A friend of his found signs of a bear in a corn field in Concord Township, and the farmer happily agreed to let Van Dyke and a group of hunters pursue the crop-eating bruin.

As the sun rose Nov. 20, a Sunday and the opening day of the statewide bear season, Van Dyke and five of his buddies circled the field. Some volunteered to try to walk around to push the bear from cover to the sights of the remaining hunters.

“I was posted up,” Van Dyke said. “I was the lucky guy. It came my way when it walked out.”

The bear he shot turned out to be a female weighing 120 pounds. He said he planning to preserve the hide by having it tanned.

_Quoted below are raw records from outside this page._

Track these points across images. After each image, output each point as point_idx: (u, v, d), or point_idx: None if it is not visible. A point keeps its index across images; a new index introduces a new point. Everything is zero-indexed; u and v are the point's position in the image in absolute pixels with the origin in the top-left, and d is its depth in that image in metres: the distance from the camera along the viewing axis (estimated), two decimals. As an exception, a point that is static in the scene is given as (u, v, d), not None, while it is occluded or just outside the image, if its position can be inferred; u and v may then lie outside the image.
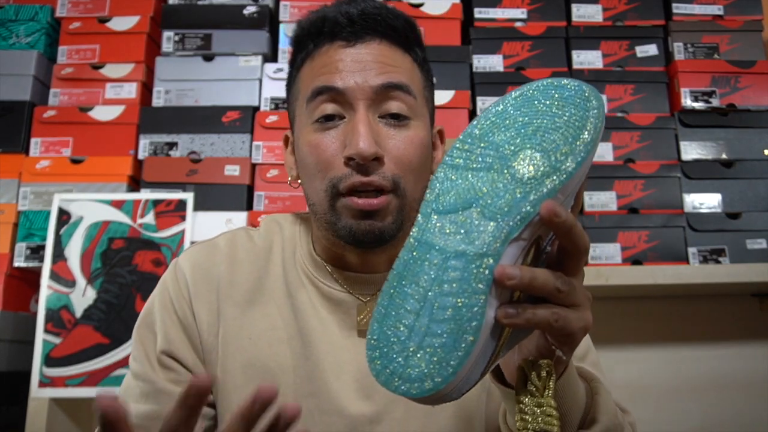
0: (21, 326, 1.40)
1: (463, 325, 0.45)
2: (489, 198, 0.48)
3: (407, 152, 0.69)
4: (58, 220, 1.37)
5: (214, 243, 0.79)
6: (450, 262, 0.47)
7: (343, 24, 0.70)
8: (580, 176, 0.48)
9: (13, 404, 1.37)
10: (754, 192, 1.49)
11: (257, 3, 1.59)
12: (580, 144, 0.47)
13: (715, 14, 1.61)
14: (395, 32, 0.71)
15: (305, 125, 0.71)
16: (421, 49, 0.75)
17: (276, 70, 1.53)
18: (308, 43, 0.73)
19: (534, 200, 0.46)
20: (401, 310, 0.47)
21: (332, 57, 0.70)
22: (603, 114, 0.49)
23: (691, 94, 1.52)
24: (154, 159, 1.47)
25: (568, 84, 0.51)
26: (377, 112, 0.69)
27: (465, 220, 0.48)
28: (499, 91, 1.53)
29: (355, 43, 0.70)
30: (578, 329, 0.49)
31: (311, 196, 0.72)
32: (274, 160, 1.47)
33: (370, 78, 0.68)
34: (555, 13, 1.60)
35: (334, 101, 0.69)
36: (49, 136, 1.48)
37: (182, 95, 1.53)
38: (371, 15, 0.70)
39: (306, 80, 0.72)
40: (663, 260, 1.43)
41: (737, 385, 1.58)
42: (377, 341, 0.47)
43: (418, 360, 0.45)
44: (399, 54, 0.72)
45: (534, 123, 0.50)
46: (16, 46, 1.56)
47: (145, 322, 0.76)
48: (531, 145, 0.49)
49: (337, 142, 0.68)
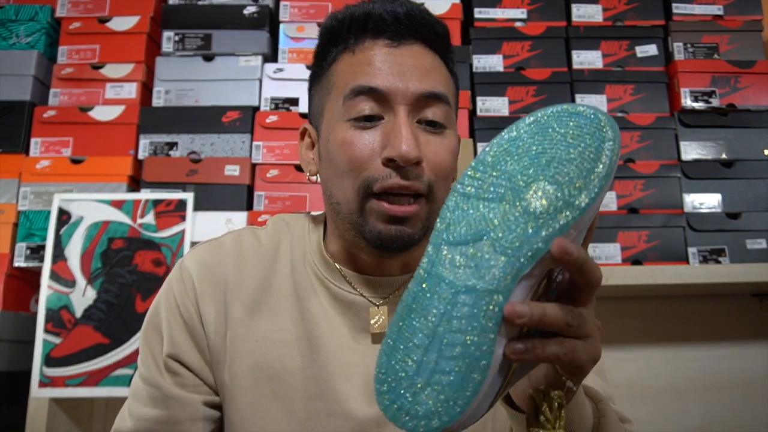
0: (21, 326, 1.40)
1: (471, 364, 0.44)
2: (500, 231, 0.47)
3: (444, 159, 0.69)
4: (58, 220, 1.37)
5: (220, 242, 0.78)
6: (460, 297, 0.46)
7: (389, 22, 0.69)
8: (593, 211, 0.47)
9: (13, 404, 1.37)
10: (754, 192, 1.49)
11: (257, 3, 1.59)
12: (595, 178, 0.46)
13: (715, 14, 1.61)
14: (437, 37, 0.71)
15: (339, 121, 0.69)
16: (454, 59, 0.75)
17: (276, 70, 1.53)
18: (348, 37, 0.71)
19: (546, 236, 0.45)
20: (410, 344, 0.47)
21: (375, 55, 0.69)
22: (619, 146, 0.48)
23: (691, 94, 1.52)
24: (154, 159, 1.47)
25: (584, 111, 0.50)
26: (415, 117, 0.69)
27: (476, 253, 0.47)
28: (499, 91, 1.53)
29: (399, 44, 0.69)
30: (587, 360, 0.49)
31: (336, 194, 0.70)
32: (274, 160, 1.47)
33: (412, 84, 0.68)
34: (555, 13, 1.60)
35: (374, 101, 0.68)
36: (49, 136, 1.48)
37: (182, 95, 1.53)
38: (417, 17, 0.70)
39: (344, 75, 0.70)
40: (663, 260, 1.43)
41: (737, 385, 1.58)
42: (385, 375, 0.47)
43: (425, 397, 0.45)
44: (438, 61, 0.72)
45: (548, 153, 0.49)
46: (17, 46, 1.56)
47: (152, 323, 0.75)
48: (545, 177, 0.48)
49: (375, 141, 0.67)
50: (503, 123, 1.50)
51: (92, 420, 1.46)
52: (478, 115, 1.52)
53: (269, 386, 0.70)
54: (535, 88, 1.53)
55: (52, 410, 1.31)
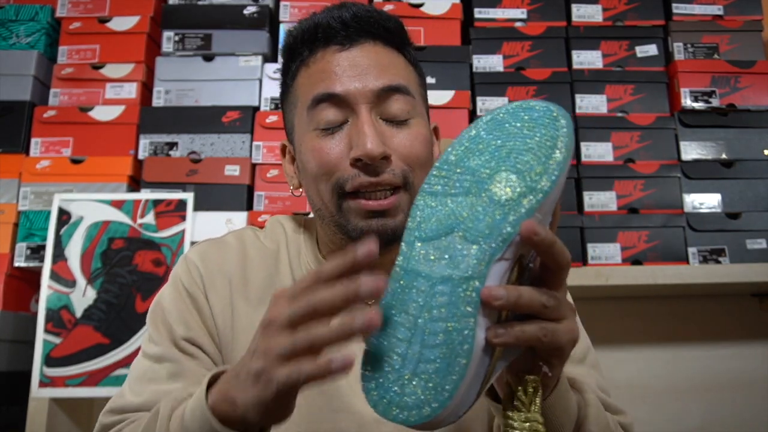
0: (21, 326, 1.40)
1: (455, 349, 0.46)
2: (470, 222, 0.49)
3: (413, 148, 0.69)
4: (58, 220, 1.37)
5: (223, 240, 0.79)
6: (437, 288, 0.48)
7: (337, 28, 0.70)
8: (555, 194, 0.50)
9: (14, 404, 1.37)
10: (754, 192, 1.49)
11: (257, 3, 1.59)
12: (553, 163, 0.49)
13: (715, 14, 1.61)
14: (389, 33, 0.72)
15: (306, 132, 0.71)
16: (411, 48, 0.76)
17: (276, 70, 1.52)
18: (302, 51, 0.72)
19: (513, 221, 0.48)
20: (393, 339, 0.48)
21: (329, 62, 0.70)
22: (572, 132, 0.51)
23: (691, 94, 1.52)
24: (154, 159, 1.47)
25: (536, 106, 0.53)
26: (379, 114, 0.69)
27: (448, 246, 0.49)
28: (499, 91, 1.53)
29: (350, 46, 0.70)
30: (567, 342, 0.50)
31: (316, 201, 0.72)
32: (274, 160, 1.47)
33: (370, 82, 0.68)
34: (555, 13, 1.60)
35: (335, 106, 0.69)
36: (49, 136, 1.48)
37: (182, 95, 1.53)
38: (364, 17, 0.70)
39: (304, 88, 0.71)
40: (663, 260, 1.43)
41: (737, 385, 1.58)
42: (372, 371, 0.48)
43: (413, 387, 0.46)
44: (394, 55, 0.72)
45: (507, 145, 0.51)
46: (17, 46, 1.56)
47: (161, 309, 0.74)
48: (506, 168, 0.50)
49: (342, 144, 0.68)
50: (503, 123, 1.50)
51: (92, 420, 1.46)
52: (478, 115, 1.52)
53: None
54: (535, 88, 1.53)
55: (52, 410, 1.31)
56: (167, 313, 0.74)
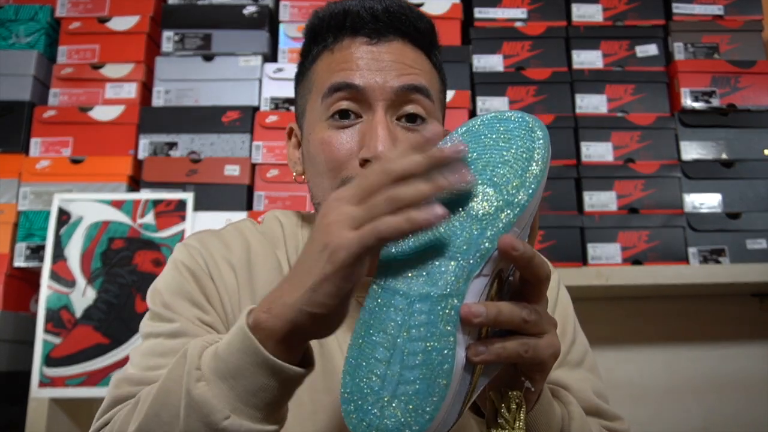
0: (21, 326, 1.40)
1: (435, 369, 0.45)
2: (447, 237, 0.48)
3: None
4: (58, 220, 1.37)
5: (222, 231, 0.75)
6: (415, 306, 0.46)
7: (367, 20, 0.68)
8: (533, 207, 0.49)
9: (14, 404, 1.37)
10: (754, 192, 1.49)
11: (257, 3, 1.59)
12: (530, 176, 0.48)
13: (715, 14, 1.61)
14: (418, 33, 0.70)
15: (318, 120, 0.69)
16: (439, 52, 0.74)
17: (276, 70, 1.53)
18: (327, 36, 0.70)
19: (491, 236, 0.47)
20: (371, 360, 0.47)
21: (353, 53, 0.68)
22: (548, 144, 0.50)
23: (691, 94, 1.52)
24: (154, 159, 1.47)
25: (512, 116, 0.52)
26: (395, 114, 0.67)
27: (426, 262, 0.48)
28: (499, 91, 1.53)
29: (378, 41, 0.68)
30: (548, 356, 0.49)
31: (318, 194, 0.70)
32: (274, 160, 1.47)
33: (391, 79, 0.66)
34: (555, 13, 1.60)
35: (352, 99, 0.67)
36: (49, 136, 1.48)
37: (182, 95, 1.53)
38: (396, 13, 0.68)
39: (323, 74, 0.69)
40: (663, 260, 1.43)
41: (737, 385, 1.58)
42: (350, 394, 0.47)
43: (393, 409, 0.45)
44: (420, 56, 0.70)
45: (483, 158, 0.50)
46: (16, 46, 1.56)
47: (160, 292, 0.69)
48: (482, 181, 0.49)
49: (353, 141, 0.66)
50: (503, 123, 1.51)
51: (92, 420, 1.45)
52: (478, 115, 1.52)
53: None
54: (535, 88, 1.53)
55: (52, 410, 1.31)
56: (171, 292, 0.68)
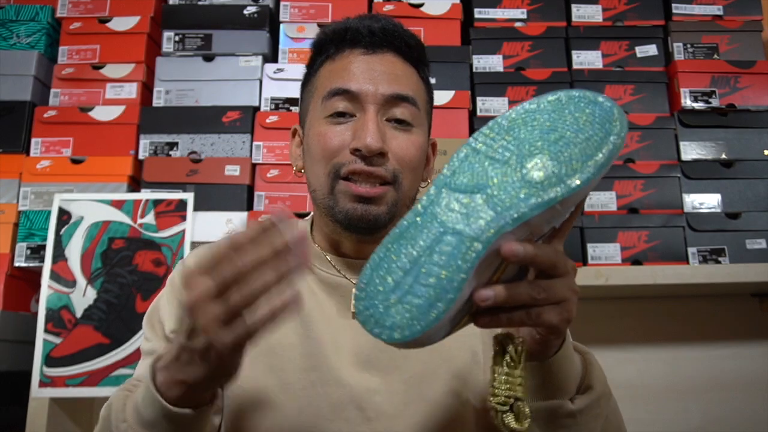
0: (21, 326, 1.40)
1: (440, 294, 0.50)
2: (497, 189, 0.52)
3: (409, 152, 0.76)
4: (59, 220, 1.37)
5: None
6: (446, 237, 0.51)
7: (364, 34, 0.78)
8: (583, 192, 0.52)
9: (14, 404, 1.37)
10: (754, 192, 1.49)
11: (257, 3, 1.59)
12: (592, 164, 0.51)
13: (714, 14, 1.61)
14: (408, 48, 0.80)
15: (317, 119, 0.78)
16: (427, 68, 0.84)
17: (276, 71, 1.53)
18: (330, 48, 0.80)
19: (533, 204, 0.50)
20: (393, 265, 0.53)
21: (351, 62, 0.78)
22: (622, 141, 0.53)
23: (691, 94, 1.52)
24: (155, 159, 1.47)
25: (603, 102, 0.54)
26: (385, 116, 0.77)
27: (470, 203, 0.52)
28: (499, 92, 1.53)
29: (373, 53, 0.78)
30: (559, 321, 0.54)
31: (313, 182, 0.79)
32: (275, 160, 1.47)
33: (381, 87, 0.76)
34: (555, 13, 1.60)
35: (347, 101, 0.76)
36: (50, 136, 1.48)
37: (182, 95, 1.53)
38: (390, 30, 0.79)
39: (324, 80, 0.79)
40: (663, 260, 1.43)
41: (737, 385, 1.58)
42: (366, 285, 0.53)
43: (395, 312, 0.51)
44: (409, 69, 0.80)
45: (558, 131, 0.54)
46: (17, 46, 1.56)
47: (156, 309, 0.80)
48: (549, 152, 0.52)
49: (346, 134, 0.75)
50: (503, 123, 1.51)
51: (92, 420, 1.46)
52: (478, 115, 1.52)
53: (265, 361, 0.75)
54: (535, 88, 1.53)
55: (52, 410, 1.31)
56: (161, 311, 0.79)
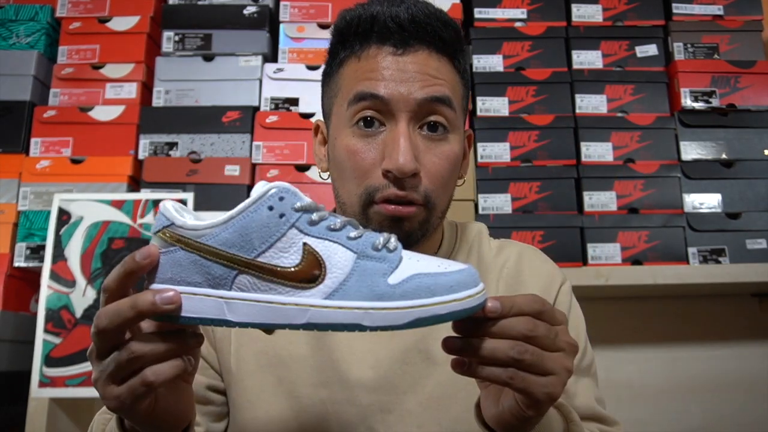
0: (21, 326, 1.40)
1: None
2: None
3: (442, 168, 0.70)
4: (58, 220, 1.37)
5: None
6: None
7: (393, 29, 0.69)
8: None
9: (13, 404, 1.37)
10: (754, 192, 1.49)
11: (257, 3, 1.59)
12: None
13: (715, 14, 1.61)
14: (443, 43, 0.71)
15: (344, 126, 0.71)
16: (464, 57, 0.75)
17: (276, 70, 1.53)
18: (354, 42, 0.72)
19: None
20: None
21: (379, 63, 0.70)
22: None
23: (691, 94, 1.52)
24: (154, 159, 1.47)
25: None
26: (417, 123, 0.70)
27: None
28: (499, 92, 1.53)
29: (404, 51, 0.70)
30: (542, 395, 0.49)
31: (343, 196, 0.73)
32: (274, 160, 1.47)
33: (415, 90, 0.68)
34: (555, 13, 1.60)
35: (376, 108, 0.69)
36: (49, 136, 1.48)
37: (182, 95, 1.53)
38: (422, 23, 0.70)
39: (349, 80, 0.72)
40: (663, 260, 1.43)
41: (737, 385, 1.58)
42: None
43: None
44: (444, 64, 0.72)
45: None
46: (17, 46, 1.56)
47: None
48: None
49: (376, 151, 0.69)
50: (503, 123, 1.51)
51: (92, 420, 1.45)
52: (478, 115, 1.52)
53: (275, 373, 0.72)
54: (535, 88, 1.53)
55: (52, 410, 1.31)
56: None
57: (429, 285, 0.47)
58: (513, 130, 1.50)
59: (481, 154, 1.49)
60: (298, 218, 0.48)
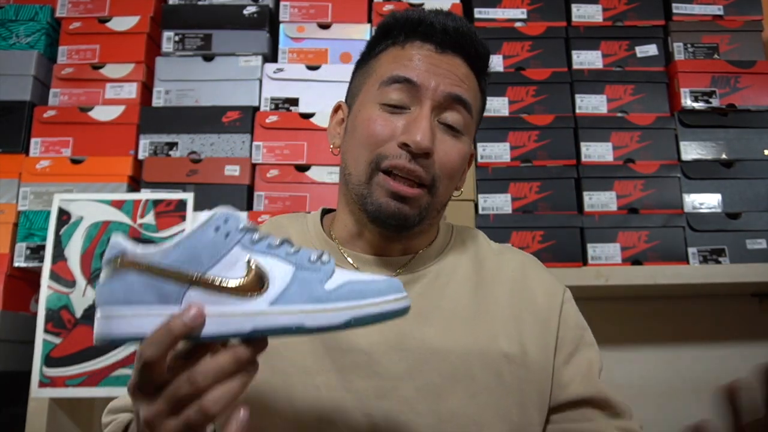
0: (21, 326, 1.40)
1: None
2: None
3: (453, 159, 0.75)
4: (58, 220, 1.37)
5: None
6: None
7: (438, 30, 0.76)
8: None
9: (13, 404, 1.37)
10: (754, 192, 1.49)
11: (257, 3, 1.59)
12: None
13: (715, 14, 1.61)
14: (477, 57, 0.79)
15: (370, 102, 0.76)
16: (487, 78, 0.82)
17: (276, 70, 1.53)
18: (399, 34, 0.78)
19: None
20: None
21: (419, 54, 0.76)
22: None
23: (691, 94, 1.52)
24: (154, 159, 1.47)
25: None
26: (437, 117, 0.75)
27: None
28: (499, 91, 1.53)
29: (443, 52, 0.76)
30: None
31: (350, 165, 0.77)
32: (274, 160, 1.47)
33: (443, 85, 0.74)
34: (555, 13, 1.60)
35: (405, 92, 0.74)
36: (49, 136, 1.48)
37: (182, 95, 1.53)
38: (464, 33, 0.77)
39: (386, 64, 0.77)
40: (663, 260, 1.43)
41: (737, 385, 1.58)
42: None
43: None
44: (471, 78, 0.78)
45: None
46: (17, 46, 1.56)
47: None
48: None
49: (396, 125, 0.74)
50: (503, 123, 1.51)
51: (92, 420, 1.46)
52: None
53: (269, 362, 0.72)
54: (535, 88, 1.53)
55: (52, 410, 1.31)
56: None
57: (361, 289, 0.53)
58: (513, 130, 1.50)
59: (481, 154, 1.49)
60: (242, 237, 0.54)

Many bear hunters feel fortunate to harvest one bear, but Van Dyke scored his second bear that day.

He took the first bear to a taxidermist who created a mount in which the bear is standing on a rock with logs and ferns along side.

“It’s in the living room. It’s my centerpiece,” Van Dyke said.

The bear he shot last year was among the 43 killed in Butler County and the 3,659 bears that hunters harvested in the state during the 2021 season.

The total ranks as the state’s fifth-highest harvest ever, and the second-largest recorded since 2011, according to the Pennsylvania Game Commission. The 2020 bear harvest was 3,621.

Hunters took 1,315 bears in the four-day statewide regular season. Another 1,128 bears were taken during the extended season, which for the first time allowed hunters to harvest bears throughout the opening weekend of deer season in some Wildlife Management Units. The archery season produced 680 bears and the muzzleloader and special firearms season added 536 to the total harvest, according to the commission.

The highest recorded harvest occurred in the 2019 season when 4,653 bears were killed. That was the third time since 2005 that the harvest topped 4,000 animals, according to the commission.

A total of 215,219 people, including 205,812 state residents, bought bear licenses in 2021. That number was down slightly from 220,471 in 2020, but it was the second-highest number of bear licenses ever sold in one year. Sales totaled 202,043 in 2019, 174,869 in 2018 and, going back further, 147,728 in 2009.

Bears were taken in 59 of 67 counties and 22 of Pennsylvania’s 23 Wildlife Management Units in the 2021 seasons.

The 43 bears harvested in the county marks an increase of one over the 2020 season.

In Wildlife Management Unit 2D, in which most of Butler County and all or parts of several neighboring counties are located, 206 bears were killed. In the 2020 season, 191 bears were taken in the unit, according to the commission.

The western portion of the county is part of Wildlife Management Unit 1A, where 26 bears — an increase of four over 2020 — were harvested.

Harvests in neighboring counties includes Venango County, 81, Clarion County, 60, Armstrong, 58, Indiana, 12, and Mercer, eight.

The largest bear reported is a 722-pound male taken with a shotgun in the extended season, on Dec. 4, in Franklin County. Other noteworthy harvested bears weighed 681 to 602 pounds.

The heaviest bear ever taken in Pennsylvania was an 875-pounder harvested in 2010 in Middle Smithfield Township, Pike County. Since 1992, seven black bears weighing at least 800 pounds have been lawfully harvested in Pennsylvania hunting seasons.

Counties in the north-central region once again led the state harvest. Lycoming County gave up 212 bears, Potter County ranked second with 180, Pike County third with 167, Tioga County fourth with 166 and Clinton County fifth with 156. Rounding out the top 10 were Bradford County (136), Sullivan County (127), Wayne County (120), Centre County (118), and Huntingdon County (115).